■ Dataset entries:

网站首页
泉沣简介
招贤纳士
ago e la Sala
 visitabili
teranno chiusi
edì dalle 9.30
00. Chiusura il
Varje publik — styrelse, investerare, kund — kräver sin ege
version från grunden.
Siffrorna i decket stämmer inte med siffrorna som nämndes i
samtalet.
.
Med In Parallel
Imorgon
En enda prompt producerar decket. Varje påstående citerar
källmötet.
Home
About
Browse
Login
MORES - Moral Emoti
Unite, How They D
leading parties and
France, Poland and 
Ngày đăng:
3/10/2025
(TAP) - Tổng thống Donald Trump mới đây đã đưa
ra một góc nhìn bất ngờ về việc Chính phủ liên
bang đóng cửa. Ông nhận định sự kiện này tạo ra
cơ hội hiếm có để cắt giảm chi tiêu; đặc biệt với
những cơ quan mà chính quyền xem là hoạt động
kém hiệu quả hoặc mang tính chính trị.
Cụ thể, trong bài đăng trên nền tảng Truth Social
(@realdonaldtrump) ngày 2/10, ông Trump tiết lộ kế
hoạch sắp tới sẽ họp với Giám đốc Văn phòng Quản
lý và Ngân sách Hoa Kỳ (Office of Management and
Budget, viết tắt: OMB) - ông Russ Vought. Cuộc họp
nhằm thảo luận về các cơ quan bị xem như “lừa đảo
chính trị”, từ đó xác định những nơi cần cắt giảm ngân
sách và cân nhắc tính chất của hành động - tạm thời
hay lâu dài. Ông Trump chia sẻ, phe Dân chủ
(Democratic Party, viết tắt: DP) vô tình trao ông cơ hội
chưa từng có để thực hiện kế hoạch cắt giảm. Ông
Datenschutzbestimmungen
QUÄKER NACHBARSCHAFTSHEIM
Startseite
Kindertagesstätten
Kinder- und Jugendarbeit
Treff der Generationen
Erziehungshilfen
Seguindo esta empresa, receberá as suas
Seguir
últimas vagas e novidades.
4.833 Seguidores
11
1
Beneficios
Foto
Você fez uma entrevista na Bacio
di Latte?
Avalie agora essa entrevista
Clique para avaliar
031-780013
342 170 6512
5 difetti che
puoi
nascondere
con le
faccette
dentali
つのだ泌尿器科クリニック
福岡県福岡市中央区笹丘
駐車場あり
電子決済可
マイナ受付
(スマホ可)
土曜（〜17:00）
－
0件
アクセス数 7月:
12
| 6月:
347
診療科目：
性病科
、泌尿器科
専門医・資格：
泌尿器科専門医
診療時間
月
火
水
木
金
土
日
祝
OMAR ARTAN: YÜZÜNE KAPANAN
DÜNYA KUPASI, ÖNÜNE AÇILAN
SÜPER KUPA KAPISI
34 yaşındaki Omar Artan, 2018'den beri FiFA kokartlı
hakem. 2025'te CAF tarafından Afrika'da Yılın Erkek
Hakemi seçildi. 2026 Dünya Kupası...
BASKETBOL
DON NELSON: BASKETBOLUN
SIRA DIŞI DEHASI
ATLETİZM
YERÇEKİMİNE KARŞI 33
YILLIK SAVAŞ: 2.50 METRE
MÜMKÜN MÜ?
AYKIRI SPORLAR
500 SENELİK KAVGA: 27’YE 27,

■ Problem to work on: Reproduce the data above, swapping each instance of "decket" for "bildspelet" and keeping every other character as it is.

■ Exercise result:
网站首页
泉沣简介
招贤纳士
ago e la Sala
 visitabili
teranno chiusi
edì dalle 9.30
00. Chiusura il
Varje publik — styrelse, investerare, kund — kräver sin ege
version från grunden.
Siffrorna i bildspelet stämmer inte med siffrorna som nämndes i
samtalet.
.
Med In Parallel
Imorgon
En enda prompt producerar bildspelet. Varje påstående citerar
källmötet.
Home
About
Browse
Login
MORES - Moral Emoti
Unite, How They D
leading parties and
France, Poland and 
Ngày đăng:
3/10/2025
(TAP) - Tổng thống Donald Trump mới đây đã đưa
ra một góc nhìn bất ngờ về việc Chính phủ liên
bang đóng cửa. Ông nhận định sự kiện này tạo ra
cơ hội hiếm có để cắt giảm chi tiêu; đặc biệt với
những cơ quan mà chính quyền xem là hoạt động
kém hiệu quả hoặc mang tính chính trị.
Cụ thể, trong bài đăng trên nền tảng Truth Social
(@realdonaldtrump) ngày 2/10, ông Trump tiết lộ kế
hoạch sắp tới sẽ họp với Giám đốc Văn phòng Quản
lý và Ngân sách Hoa Kỳ (Office of Management and
Budget, viết tắt: OMB) - ông Russ Vought. Cuộc họp
nhằm thảo luận về các cơ quan bị xem như “lừa đảo
chính trị”, từ đó xác định những nơi cần cắt giảm ngân
sách và cân nhắc tính chất của hành động - tạm thời
hay lâu dài. Ông Trump chia sẻ, phe Dân chủ
(Democratic Party, viết tắt: DP) vô tình trao ông cơ hội
chưa từng có để thực hiện kế hoạch cắt giảm. Ông
Datenschutzbestimmungen
QUÄKER NACHBARSCHAFTSHEIM
Startseite
Kindertagesstätten
Kinder- und Jugendarbeit
Treff der Generationen
Erziehungshilfen
Seguindo esta empresa, receberá as suas
Seguir
últimas vagas e novidades.
4.833 Seguidores
11
1
Beneficios
Foto
Você fez uma entrevista na Bacio
di Latte?
Avalie agora essa entrevista
Clique para avaliar
031-780013
342 170 6512
5 difetti che
puoi
nascondere
con le
faccette
dentali
つのだ泌尿器科クリニック
福岡県福岡市中央区笹丘
駐車場あり
電子決済可
マイナ受付
(スマホ可)
土曜（〜17:00）
－
0件
アクセス数 7月:
12
| 6月:
347
診療科目：
性病科
、泌尿器科
専門医・資格：
泌尿器科専門医
診療時間
月
火
水
木
金
土
日
祝
OMAR ARTAN: YÜZÜNE KAPANAN
DÜNYA KUPASI, ÖNÜNE AÇILAN
SÜPER KUPA KAPISI
34 yaşındaki Omar Artan, 2018'den beri FiFA kokartlı
hakem. 2025'te CAF tarafından Afrika'da Yılın Erkek
Hakemi seçildi. 2026 Dünya Kupası...
BASKETBOL
DON NELSON: BASKETBOLUN
SIRA DIŞI DEHASI
ATLETİZM
YERÇEKİMİNE KARŞI 33
YILLIK SAVAŞ: 2.50 METRE
MÜMKÜN MÜ?
AYKIRI SPORLAR
500 SENELİK KAVGA: 27’YE 27,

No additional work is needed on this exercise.